Scientific classification
- Kingdom: Animalia
- Phylum: Chordata
- Class: Aves
- Order: Passeriformes
- Family: Viduidae
- Genus: Vidua
- Species: V. orientalis
- Binomial name: Vidua orientalis Heuglin, 1870

= Sahel paradise whydah =

- Genus: Vidua
- Species: orientalis
- Authority: Heuglin, 1870
- Conservation status: LC

Species of bird

The Sahel paradise whydah, or northern paradise whydah (Vidua orientalis) is a small songbird in the passerine family Viduidae.

==Taxonomy==
Vidua orientalis has in the past sometimes been considered a subspecies of eastern paradise whydah, Vidua paradisea, since both birds parasitise the green-winged pytilia Pytilia melba, a common species of waxbill. However, the pytilia has two subspecies, nominate P. m. melba and P. m. citerior, which are sometimes treated as separate species; the ranges of these two subspecies correspond well to those of V. paradisea and V. orientalis, respectively.

==Subspecies==
Two subspecies are accepted:
- Vidua orientalis orientalis, occurring from northern Cameroon to southern Chad, northwestern Ethiopia, and Eritrea.
- Vidua orientalis aucupum, occurring from southern Mauritania, Senegal, and Gambia to northwestern Nigeria.

==Distribution and habitat==
Vidua orientalis is a resident breeding bird in the Sahel region of north tropical Africa. It lives in open acacia savannah with scattered trees.

==Description==
The females are 13–14 cm long, tawny above with narrow mantle streaking; in females a dark line extends behind the eye. When in non-breeding plumage, the males are similar to the females; juveniles are also similar to adult females. The males in breeding plumage have black back and wings, with a rufous breast and pale belly; the head is black, with a pale nape; this is straw-yellow in the nominate eastern subspecies V. o. orientalis, and chestnut-toned like the breast in the western subspecies V. o. aucupum. The feet and the bill are dark grey. The dual-length ornamental tail feathers are black. These tail feathers have a width of 24–32 mm and give breeding season males a full length of 30–31 cm.

==Biology and behaviour==
The Sahel paradise whydah does not build its own nests, but parasitises the green-winged pytilia Pytilia melba. Like other whydahs, it does not destroy the host's eggs, but they deposit their own eggs in the nests of their hosts, adding them to those already present. As in other whydah species, the songs of the males mimic the song of their hosts. These birds do not form monogamous pairs, but males will breed with many females. In a breeding season females may lay about 22 eggs, that hatch after 12–13 days of incubation. The diet consists of seeds and grain.

**What to do**
(a) Write out the part of the Sahel paradise whydah article starting with "The Sahel paradise whydah, or" and going on through "Ethiopia, and Eritrea.".
(b) Answer these from the whydah article:
(i) What kind of habitat does the species live in?
(ii) Which subspecies occurs from southern Mauritania, Senegal, and Gambia to northwestern Nigeria?
(iii) About how many eggs may a female lay in a breeding season?
You can do this without the lines that follow.

**Exercise data**
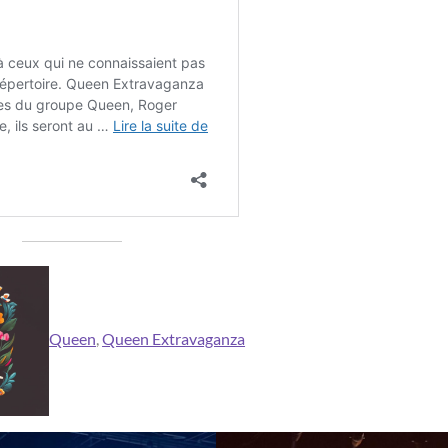
Queen
, 
Queen Extravaganza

**Answers to the exercises**
(a)
The Sahel paradise whydah, or northern paradise whydah (Vidua orientalis) is a small songbird in the passerine family Viduidae.

==Taxonomy==
Vidua orientalis has in the past sometimes been considered a subspecies of eastern paradise whydah, Vidua paradisea, since both birds parasitise the green-winged pytilia Pytilia melba, a common species of waxbill. However, the pytilia has two subspecies, nominate P. m. melba and P. m. citerior, which are sometimes treated as separate species; the ranges of these two subspecies correspond well to those of V. paradisea and V. orientalis, respectively.

==Subspecies==
Two subspecies are accepted:
- Vidua orientalis orientalis, occurring from northern Cameroon to southern Chad, northwestern Ethiopia, and Eritrea.

(b)
(i) Open acacia savannah with scattered trees.
(ii) Vidua orientalis aucupum.
(iii) About 22.